Kitchen Trotter #6 [Mars] - Destination rouge

[Attention spoil]
L'indice de la destination Kitchen Trotter de ce mois-ci était rouge. J'avais imaginé plein de pays. Bizarrement tous étaient situés en Asie, certainement à cause de mon appétence pour la cuisine asiatique. J'ai encore une fois poussé des oh et des ah en voyant le contenu de mon colis. On est dans la découverte totale car je connais très peu la destination du mois de mars et encore moins les produits qui compose la box. Quand j'ai lancé la question sur Facebook, peu ont pensé à l'île rouge car oui nous partons sur l'île rouge. Ça ne vous parle pas plus qu'à moi? L'île rouge, c'est Madagascar, appelée comme ça à cause de la pierre rouge qui la colore (la latérite).


La cuisine malgache

Je ne connais pas du tout la cuisine malgache ni Madagascar d'ailleurs. Pour moi, c'était le pays de King Julian (les lémuriens quoi). Bon y a du boulot hein! Allez un ptit tour sur Wikipedia et j'apprends que le peuple malgache serait principalement originaire d'Indonésie (et pas d'Afrique toute proche) auquel se sont ajoutés les migrants du Moyen-Orient, les perses, les arabes, les africains et quelques européens (comme les portugais au moment de la recherche d'un passage vers l'Asie au Sud de l'Afrique) pour former les grands royaumes de Madagascar. Arrivent alors les français et leurs gros sabots. Ceux-ci veulent leur part de la colonisation des nouvelles terres découvertes avec le trafic des esclaves et l'installation de comptoir sur la route des épices. Forcément la cuisine malgache a été influencé par les différentes cultures qui se sont croisées sur cette grande île. Au menu, du riz, du riz, du riz et du riz (vary) et des accompagnements (laoka) qui font penser à la cuisine créole. Les ingrédients de base sont pratiquement les mêmes: ail, oignon, gingembre, tomate, curry doux, lait de coco, vanille, girofle, curcuma. A cela s'ajoute des production locales comme les brédes, le manioc, le millet, le chou chine, le tamarin, le pok-pok, le baobab ou les patates douces.

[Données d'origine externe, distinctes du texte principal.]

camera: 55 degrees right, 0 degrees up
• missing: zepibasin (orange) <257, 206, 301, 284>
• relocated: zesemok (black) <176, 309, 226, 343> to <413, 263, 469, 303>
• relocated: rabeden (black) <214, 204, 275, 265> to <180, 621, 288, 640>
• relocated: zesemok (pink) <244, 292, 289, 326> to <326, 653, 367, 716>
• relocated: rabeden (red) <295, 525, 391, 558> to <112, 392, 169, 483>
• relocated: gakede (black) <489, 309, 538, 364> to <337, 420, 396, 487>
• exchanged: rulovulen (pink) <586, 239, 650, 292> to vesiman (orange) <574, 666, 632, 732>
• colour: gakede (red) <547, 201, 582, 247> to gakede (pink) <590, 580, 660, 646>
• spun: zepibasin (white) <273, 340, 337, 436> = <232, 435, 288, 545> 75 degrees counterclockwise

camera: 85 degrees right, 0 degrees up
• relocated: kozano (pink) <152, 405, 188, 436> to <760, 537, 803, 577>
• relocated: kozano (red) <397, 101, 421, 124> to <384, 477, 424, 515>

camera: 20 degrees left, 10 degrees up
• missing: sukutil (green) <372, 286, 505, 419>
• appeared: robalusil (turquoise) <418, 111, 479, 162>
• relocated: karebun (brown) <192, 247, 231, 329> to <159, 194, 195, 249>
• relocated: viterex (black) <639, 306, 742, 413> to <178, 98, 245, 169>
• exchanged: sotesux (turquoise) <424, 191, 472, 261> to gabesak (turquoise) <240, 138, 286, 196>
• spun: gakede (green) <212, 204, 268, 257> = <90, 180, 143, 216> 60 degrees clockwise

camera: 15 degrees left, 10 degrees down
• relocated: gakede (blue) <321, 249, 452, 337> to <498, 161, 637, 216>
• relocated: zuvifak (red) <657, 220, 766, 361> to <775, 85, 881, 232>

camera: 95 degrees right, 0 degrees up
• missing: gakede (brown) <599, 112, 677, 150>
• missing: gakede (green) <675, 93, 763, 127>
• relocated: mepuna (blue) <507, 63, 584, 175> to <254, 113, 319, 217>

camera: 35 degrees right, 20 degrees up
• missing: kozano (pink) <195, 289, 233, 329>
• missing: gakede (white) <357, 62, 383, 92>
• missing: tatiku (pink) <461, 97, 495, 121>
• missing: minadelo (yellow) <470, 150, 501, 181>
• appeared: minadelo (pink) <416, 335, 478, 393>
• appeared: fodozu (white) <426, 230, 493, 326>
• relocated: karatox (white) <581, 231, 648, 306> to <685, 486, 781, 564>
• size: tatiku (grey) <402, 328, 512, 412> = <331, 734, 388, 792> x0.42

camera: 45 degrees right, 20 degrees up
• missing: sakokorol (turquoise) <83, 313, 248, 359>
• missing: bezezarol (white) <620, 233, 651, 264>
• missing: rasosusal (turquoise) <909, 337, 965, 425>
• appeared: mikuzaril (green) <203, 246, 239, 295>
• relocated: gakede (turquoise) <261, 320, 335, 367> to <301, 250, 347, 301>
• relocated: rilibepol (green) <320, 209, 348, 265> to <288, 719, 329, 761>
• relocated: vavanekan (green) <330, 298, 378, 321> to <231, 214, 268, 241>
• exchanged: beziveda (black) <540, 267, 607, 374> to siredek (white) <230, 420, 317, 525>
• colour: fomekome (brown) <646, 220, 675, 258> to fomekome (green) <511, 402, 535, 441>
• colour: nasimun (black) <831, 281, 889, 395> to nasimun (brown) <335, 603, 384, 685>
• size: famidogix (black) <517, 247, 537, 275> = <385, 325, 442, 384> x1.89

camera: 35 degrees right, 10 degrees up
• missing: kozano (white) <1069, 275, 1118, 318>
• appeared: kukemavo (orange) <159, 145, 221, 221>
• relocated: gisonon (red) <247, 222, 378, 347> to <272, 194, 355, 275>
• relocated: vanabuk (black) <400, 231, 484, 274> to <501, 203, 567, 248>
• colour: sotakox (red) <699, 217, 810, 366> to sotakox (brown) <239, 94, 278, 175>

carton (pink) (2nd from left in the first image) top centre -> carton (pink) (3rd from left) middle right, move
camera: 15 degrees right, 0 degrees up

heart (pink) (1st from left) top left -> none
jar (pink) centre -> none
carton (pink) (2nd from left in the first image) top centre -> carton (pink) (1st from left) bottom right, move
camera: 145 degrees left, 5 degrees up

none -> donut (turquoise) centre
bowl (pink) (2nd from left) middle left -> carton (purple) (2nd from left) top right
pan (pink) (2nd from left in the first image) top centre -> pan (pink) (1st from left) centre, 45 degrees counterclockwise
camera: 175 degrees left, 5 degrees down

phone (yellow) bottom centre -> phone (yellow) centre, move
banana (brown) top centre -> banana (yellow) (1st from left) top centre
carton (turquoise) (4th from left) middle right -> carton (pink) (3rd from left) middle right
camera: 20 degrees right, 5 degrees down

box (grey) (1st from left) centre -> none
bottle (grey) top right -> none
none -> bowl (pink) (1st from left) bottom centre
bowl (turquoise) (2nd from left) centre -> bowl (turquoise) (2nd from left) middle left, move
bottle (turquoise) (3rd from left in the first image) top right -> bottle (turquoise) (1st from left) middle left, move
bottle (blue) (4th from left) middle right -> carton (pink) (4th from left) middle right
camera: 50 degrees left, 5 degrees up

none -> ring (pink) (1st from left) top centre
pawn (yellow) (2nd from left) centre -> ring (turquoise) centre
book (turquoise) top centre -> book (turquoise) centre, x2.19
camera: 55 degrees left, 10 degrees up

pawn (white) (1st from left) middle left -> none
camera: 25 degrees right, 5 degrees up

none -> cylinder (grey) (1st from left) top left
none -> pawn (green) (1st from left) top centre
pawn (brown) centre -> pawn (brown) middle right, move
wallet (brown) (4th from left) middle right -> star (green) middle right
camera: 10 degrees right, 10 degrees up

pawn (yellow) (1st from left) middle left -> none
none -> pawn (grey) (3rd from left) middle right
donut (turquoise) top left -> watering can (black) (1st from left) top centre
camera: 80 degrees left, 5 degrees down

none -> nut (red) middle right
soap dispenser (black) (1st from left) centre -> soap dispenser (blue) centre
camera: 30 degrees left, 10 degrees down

Que de découvertes en perspective! Le colis se compose de beaucoup de bizarreries pour nos palais européens. J'adore.
- une belle gousse de vanille bourbon noire de Madagascar de Kesoa. C'est une explosion d'odeurs à l'ouverture du tube.
- de la pulpe de baobab bio de Moriba. Bon je ne savais même pas que le baobab se mangeait. Apparemment ça a un goût acidulé. Le sachet dit qu'on peut utiliser la pulpe dans les smoothies, jus, yaourts et pâtisseries. Il y a de quoi expérimenter.
- des voanjobory ou pois Bambara ou pois de terre de Codal. Ils se ramassent sous terre comme les arachides.
- du saka-saka ou ravitoto ou feuilles de manioc pilées de Racines qui est aussi le nom d'un plat dans lequel ces feuilles sont utilisées.
- de la sauce massalé Le coq noir. C'est le seul produit que je connaissais. Il se rapproche d'un rougail tomates.
- des baies roses Terre Exotique. C'est mon saumon gravlax qui va être content.
- de la crème de chocolat blanc, coco et rhum de Moriba. Testée et approuvée sur des tartines, cette pâte à tartiner est une tuerie! Je sens que le pot va se vider trop vite.

Forcément les recettes sont tout aussi surprenantes que les produits.
- Crevettes sauce massalé. Miam miam miam, je suis déjà convaincue.
- Ravitoto et son riz sauce rougail: du ravitoto, du boeuf, du lait de coco. C'est appétissant, reste à tenter l'expérience.
- Voanjobory sy henakisoa: pois de terre cuits avec du porc et des tomates. A manger avec du riz bien sûr!
- Une glace à la vanille et au baobab. Mince, il va falloir que je fasse de la place dans le congel pour caser la sorbetière. La saison des glaces va s'ouvrir plus tôt cette année.